*** Opening of DATA RECORDS ***
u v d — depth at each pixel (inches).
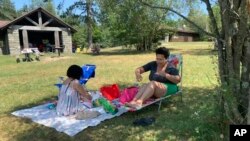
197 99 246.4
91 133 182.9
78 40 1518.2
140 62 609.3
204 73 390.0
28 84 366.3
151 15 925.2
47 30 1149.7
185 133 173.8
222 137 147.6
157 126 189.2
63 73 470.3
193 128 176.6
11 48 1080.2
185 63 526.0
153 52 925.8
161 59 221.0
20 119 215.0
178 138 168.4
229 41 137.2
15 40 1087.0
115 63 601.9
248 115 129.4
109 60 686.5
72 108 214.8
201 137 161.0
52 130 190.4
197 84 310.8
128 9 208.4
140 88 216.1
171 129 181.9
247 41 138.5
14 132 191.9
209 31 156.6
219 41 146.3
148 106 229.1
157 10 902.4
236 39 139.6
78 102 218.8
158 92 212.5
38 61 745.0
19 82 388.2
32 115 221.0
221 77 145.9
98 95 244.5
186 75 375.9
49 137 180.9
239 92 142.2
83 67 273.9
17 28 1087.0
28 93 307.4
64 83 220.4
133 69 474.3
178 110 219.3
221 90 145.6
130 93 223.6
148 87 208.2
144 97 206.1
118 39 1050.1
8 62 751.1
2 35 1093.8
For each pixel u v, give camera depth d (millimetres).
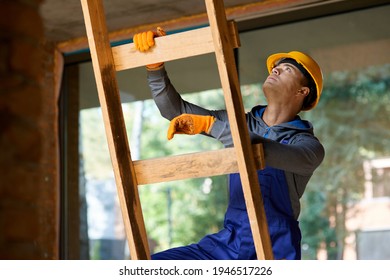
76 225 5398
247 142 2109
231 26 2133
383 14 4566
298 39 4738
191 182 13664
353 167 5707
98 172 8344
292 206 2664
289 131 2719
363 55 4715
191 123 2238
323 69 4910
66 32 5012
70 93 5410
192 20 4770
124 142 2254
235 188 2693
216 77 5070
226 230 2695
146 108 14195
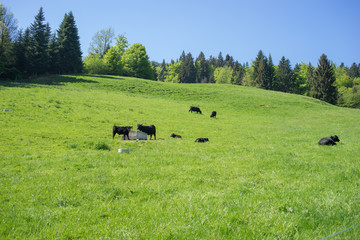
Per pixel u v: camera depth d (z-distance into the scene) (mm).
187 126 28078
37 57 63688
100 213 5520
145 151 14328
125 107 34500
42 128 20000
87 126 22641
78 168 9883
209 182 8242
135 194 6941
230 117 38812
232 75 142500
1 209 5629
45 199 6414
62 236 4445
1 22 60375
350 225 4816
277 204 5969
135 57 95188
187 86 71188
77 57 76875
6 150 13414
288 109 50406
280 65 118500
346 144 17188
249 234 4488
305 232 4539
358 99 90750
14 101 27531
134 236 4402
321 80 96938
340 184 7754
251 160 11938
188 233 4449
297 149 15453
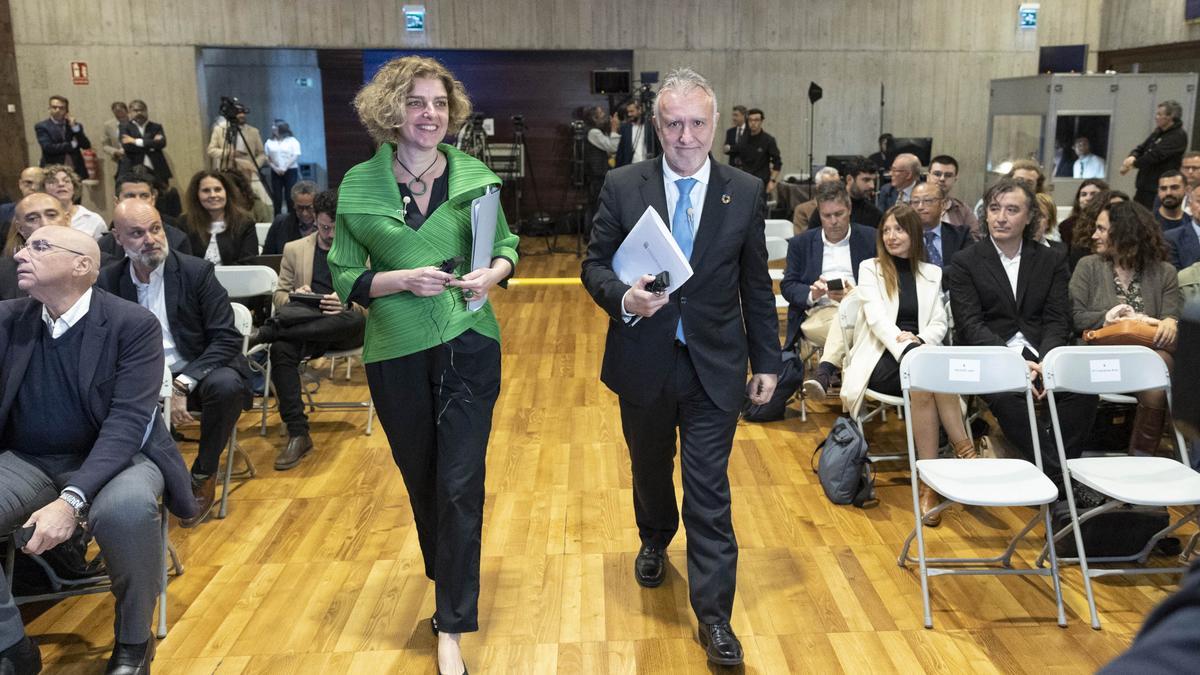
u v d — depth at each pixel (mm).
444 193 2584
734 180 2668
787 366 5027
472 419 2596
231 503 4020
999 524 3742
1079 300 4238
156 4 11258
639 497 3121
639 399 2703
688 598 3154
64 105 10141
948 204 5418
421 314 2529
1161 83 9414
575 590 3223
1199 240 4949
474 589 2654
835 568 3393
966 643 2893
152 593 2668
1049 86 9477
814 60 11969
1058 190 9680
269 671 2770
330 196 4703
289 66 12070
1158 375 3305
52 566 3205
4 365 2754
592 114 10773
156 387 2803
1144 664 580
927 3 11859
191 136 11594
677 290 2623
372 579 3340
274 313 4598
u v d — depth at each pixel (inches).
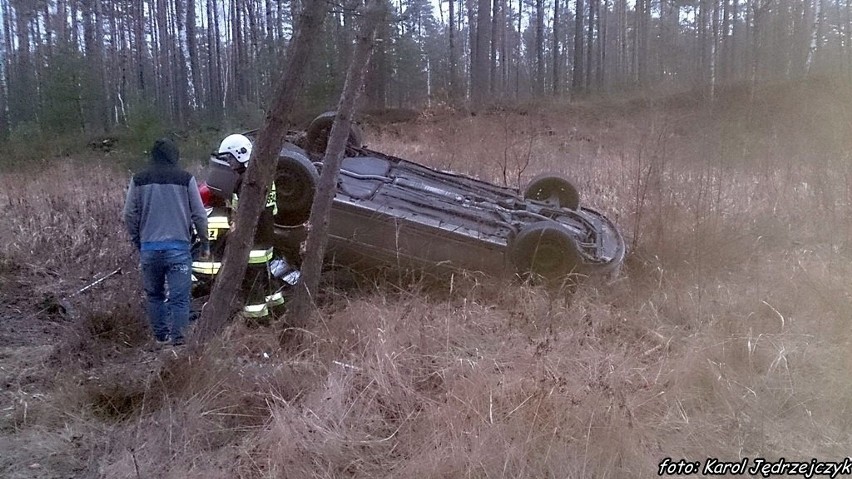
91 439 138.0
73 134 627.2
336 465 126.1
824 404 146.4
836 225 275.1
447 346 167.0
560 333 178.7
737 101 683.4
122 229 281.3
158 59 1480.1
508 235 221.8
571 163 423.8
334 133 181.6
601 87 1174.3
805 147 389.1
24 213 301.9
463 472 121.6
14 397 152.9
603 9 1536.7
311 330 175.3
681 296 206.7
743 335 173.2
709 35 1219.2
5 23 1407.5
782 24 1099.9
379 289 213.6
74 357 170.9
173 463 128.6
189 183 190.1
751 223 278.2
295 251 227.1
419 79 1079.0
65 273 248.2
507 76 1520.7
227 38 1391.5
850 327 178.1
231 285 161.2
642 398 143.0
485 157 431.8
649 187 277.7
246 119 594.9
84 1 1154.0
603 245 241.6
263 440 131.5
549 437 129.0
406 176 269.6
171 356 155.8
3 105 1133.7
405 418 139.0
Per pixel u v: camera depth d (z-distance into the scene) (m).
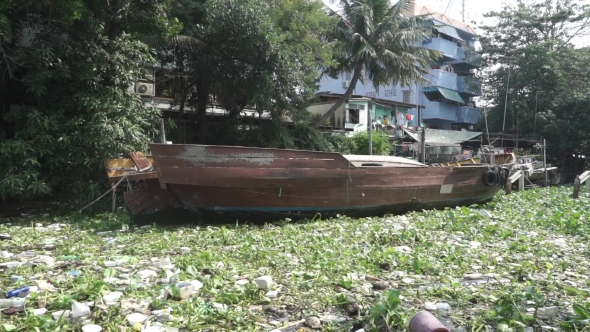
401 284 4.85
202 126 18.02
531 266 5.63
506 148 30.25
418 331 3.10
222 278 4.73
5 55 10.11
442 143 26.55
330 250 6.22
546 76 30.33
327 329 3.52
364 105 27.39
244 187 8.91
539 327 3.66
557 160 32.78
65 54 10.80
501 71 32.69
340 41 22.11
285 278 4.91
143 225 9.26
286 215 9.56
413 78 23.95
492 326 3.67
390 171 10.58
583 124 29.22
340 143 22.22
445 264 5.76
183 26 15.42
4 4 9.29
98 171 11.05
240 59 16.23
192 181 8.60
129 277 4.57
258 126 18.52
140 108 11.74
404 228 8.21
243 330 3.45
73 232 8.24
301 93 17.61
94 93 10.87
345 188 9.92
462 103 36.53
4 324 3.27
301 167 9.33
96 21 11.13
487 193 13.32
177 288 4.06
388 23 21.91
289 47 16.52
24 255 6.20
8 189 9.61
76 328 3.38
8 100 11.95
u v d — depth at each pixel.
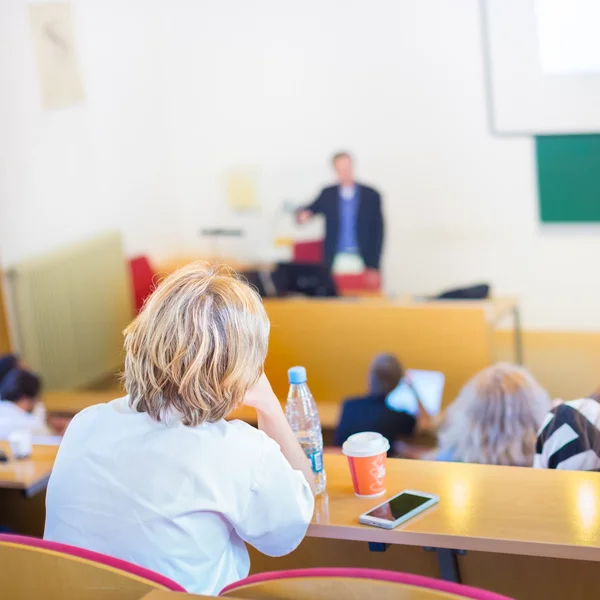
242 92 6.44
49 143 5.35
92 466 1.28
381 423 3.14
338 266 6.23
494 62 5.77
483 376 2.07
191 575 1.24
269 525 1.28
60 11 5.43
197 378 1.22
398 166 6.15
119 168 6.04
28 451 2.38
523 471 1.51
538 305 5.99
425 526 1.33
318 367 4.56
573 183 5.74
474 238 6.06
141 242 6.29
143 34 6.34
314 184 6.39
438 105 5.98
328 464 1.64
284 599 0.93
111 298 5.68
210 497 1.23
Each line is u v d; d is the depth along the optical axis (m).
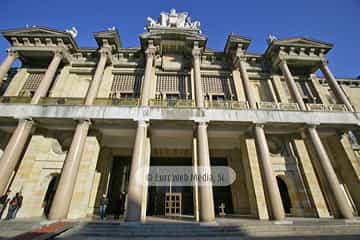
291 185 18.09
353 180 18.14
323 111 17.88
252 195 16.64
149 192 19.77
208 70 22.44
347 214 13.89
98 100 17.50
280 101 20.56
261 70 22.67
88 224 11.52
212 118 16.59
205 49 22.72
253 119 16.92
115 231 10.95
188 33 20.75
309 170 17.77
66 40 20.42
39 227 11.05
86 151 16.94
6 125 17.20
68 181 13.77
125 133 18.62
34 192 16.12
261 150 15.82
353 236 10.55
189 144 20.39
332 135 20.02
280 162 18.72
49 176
*** Close of DATA RECORDS ***
[WHAT TO DO] The expected output is the lines above from the one containing "191 123 2238" to the one containing "78 168 9883", both ends included, reproduced exactly with every picture left out.

[EXERCISE SOLUTION]
191 123 2238
323 69 4910
66 32 5012
70 93 5410
192 20 4770
124 142 2254
235 188 2693
216 77 5070
226 230 2695
146 108 14195
Per pixel u v: camera depth d (z-distance into the scene) (mm).
187 126 28078
37 57 63688
100 213 5520
145 151 14328
125 107 34500
42 128 20000
87 126 22641
78 168 9883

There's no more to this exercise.